*** EXERCISE DATA ***
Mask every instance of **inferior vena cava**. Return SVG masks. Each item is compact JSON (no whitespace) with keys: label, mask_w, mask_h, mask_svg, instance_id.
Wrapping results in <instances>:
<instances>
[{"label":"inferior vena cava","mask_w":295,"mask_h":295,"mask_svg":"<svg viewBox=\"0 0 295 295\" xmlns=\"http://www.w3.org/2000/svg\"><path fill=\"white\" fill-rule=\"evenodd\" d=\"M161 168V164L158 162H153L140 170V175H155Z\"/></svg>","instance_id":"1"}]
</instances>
***
■ **WRITTEN EXERCISE**
Retype all of the material above word for word, with no changes.

■ **SOLUTION FOR THIS EXERCISE**
Mask every instance of **inferior vena cava**. Return SVG masks. Each item is compact JSON (no whitespace) with keys: label, mask_w, mask_h, mask_svg, instance_id.
Wrapping results in <instances>:
<instances>
[{"label":"inferior vena cava","mask_w":295,"mask_h":295,"mask_svg":"<svg viewBox=\"0 0 295 295\" xmlns=\"http://www.w3.org/2000/svg\"><path fill=\"white\" fill-rule=\"evenodd\" d=\"M161 168V164L158 162H153L140 170V175H155Z\"/></svg>","instance_id":"1"}]
</instances>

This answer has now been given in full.